▶ _Task goal_:
Could you recast the data below as a JSON list of strings, one string per line, with blank lines dropped? Leave the pictures out of your answer.

----------------------------------------

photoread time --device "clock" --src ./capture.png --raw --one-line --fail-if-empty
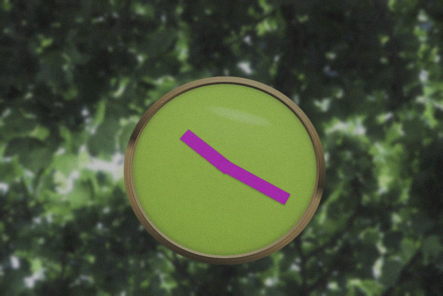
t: 10:20
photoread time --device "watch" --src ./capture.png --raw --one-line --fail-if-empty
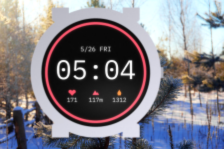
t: 5:04
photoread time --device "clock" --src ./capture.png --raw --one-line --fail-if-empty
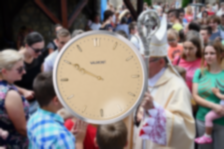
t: 9:50
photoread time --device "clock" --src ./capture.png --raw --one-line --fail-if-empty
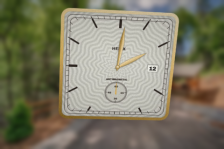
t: 2:01
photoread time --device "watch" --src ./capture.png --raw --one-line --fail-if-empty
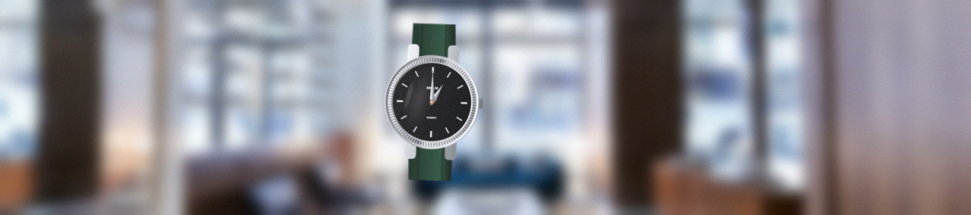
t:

----------------------------------------

▶ _Response to the task_:
[
  "photoread time --device \"clock\" --src ./capture.png --raw --one-line --fail-if-empty",
  "t: 10:20",
  "photoread time --device \"watch\" --src ./capture.png --raw --one-line --fail-if-empty",
  "t: 5:04",
  "photoread time --device \"clock\" --src ./capture.png --raw --one-line --fail-if-empty",
  "t: 9:50",
  "photoread time --device \"clock\" --src ./capture.png --raw --one-line --fail-if-empty",
  "t: 2:01",
  "photoread time --device \"watch\" --src ./capture.png --raw --one-line --fail-if-empty",
  "t:"
]